= Jerry Beisler =

American poet (1942–2020)

Jerry Beisler (1942–2020) was an American cannabis breeder, poet, author and musician. He was known as the "Bandit of Kabul" for smuggling cannabis along the hippie trail in the 1970s.

==Background==
Beisler was born in Chicago, Illinois in 1942. He was raised in the Miller Beach section of Gary, Indiana. He graduated from Wirt High School where he was Class Vice President and a multi-sport athlete. Beisler's brother Randy played in the National Football League for 11 years. Beisler attended Indiana University Bloomington (1961-1966), San Francisco State University (1968), and Mexico City College (1963). Beisler wrote editorial page commentary, Hawaiian history features and traveling articles for The Garden Island newspaper from 1989–1995 and occasionally contributed the same to the Honolulu Star Bulletin and the Kauai Times.

==Works==
Beisler also created and produced The Cutting Edge Television show from 1999–2006. The show won the Best Entertainment award for the Public Access Television in 2002, beating over 500 entries for the prize.
Beisler also produced hundreds of studio and live music recordings. He promoted shows in many musical genres exemplified by Jazz (The Yellow Jackets) Rock (Fleetwood Mac, Crosby, Stills, and Nash) Americana (Los Lobos, Rodney Crowell) Blues (Howlin’ Wolf, Mike Bloomfield) and Reggae (The Iytals). For credits and business in music and television, Beisler was known as Jerry B.
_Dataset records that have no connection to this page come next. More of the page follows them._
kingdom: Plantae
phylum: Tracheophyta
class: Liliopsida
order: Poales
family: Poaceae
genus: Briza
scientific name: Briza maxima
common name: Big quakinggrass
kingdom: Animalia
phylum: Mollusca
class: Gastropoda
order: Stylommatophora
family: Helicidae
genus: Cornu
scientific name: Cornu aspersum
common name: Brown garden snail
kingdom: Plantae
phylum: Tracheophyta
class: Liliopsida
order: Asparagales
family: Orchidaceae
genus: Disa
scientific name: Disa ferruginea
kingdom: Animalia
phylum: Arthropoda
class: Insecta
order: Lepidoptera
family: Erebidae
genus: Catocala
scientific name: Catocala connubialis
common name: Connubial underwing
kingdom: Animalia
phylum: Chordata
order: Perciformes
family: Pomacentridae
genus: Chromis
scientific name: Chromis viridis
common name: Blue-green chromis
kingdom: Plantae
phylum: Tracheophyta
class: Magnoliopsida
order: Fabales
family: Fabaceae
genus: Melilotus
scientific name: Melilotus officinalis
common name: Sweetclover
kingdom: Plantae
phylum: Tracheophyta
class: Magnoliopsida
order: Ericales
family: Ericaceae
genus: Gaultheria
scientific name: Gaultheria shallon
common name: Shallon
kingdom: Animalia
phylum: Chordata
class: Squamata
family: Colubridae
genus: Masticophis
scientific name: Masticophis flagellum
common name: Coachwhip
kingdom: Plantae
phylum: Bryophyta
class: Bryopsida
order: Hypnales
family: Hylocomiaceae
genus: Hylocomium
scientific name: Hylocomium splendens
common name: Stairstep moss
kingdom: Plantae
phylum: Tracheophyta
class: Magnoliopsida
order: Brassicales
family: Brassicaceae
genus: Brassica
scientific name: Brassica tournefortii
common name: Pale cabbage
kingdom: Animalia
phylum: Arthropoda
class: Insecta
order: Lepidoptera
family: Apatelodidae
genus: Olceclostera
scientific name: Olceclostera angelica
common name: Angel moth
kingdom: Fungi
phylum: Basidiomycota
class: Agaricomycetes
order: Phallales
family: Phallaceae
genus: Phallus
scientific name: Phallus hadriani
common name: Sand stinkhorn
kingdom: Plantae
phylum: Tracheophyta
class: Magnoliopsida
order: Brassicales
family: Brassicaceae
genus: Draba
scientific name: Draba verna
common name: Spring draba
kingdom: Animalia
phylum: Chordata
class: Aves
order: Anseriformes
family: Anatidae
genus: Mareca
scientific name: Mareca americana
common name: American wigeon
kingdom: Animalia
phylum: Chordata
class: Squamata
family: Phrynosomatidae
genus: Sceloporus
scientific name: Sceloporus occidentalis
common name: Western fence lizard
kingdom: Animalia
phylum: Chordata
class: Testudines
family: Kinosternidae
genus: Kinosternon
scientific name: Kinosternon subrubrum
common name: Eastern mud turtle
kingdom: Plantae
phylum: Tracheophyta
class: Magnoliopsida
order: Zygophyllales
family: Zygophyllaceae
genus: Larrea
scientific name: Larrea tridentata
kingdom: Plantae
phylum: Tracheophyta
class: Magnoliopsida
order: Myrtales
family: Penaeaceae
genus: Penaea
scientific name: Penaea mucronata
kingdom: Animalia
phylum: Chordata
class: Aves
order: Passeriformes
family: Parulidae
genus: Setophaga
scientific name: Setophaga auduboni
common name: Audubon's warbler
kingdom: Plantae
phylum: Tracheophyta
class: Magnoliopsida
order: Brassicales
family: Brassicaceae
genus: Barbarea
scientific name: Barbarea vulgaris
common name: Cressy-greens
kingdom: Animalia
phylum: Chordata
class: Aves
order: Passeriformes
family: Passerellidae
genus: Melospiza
Beisler Published two books of poetry for Print Mint Press (Mother Asia and Cousin California and St. Elvis) plus one for Raindance Publishing (Hawaiian Life). Beisler also wrote video and music reviews for the Chico News and Review. He is also the author of The Berkeley Years, and three books of poetry: Mother Asia and Cousin California, St. Elvis and Missionary Thought, and Hawaiian Life and the Pink Dolphins. Beisler also produced the CD Baby 34 song double-album The Art of the Single.

== Personal life and death ==
Beisler married his wife Rebecca in 1971, during a visit to Agra, India. Beisler died of a heart attack in October 2020.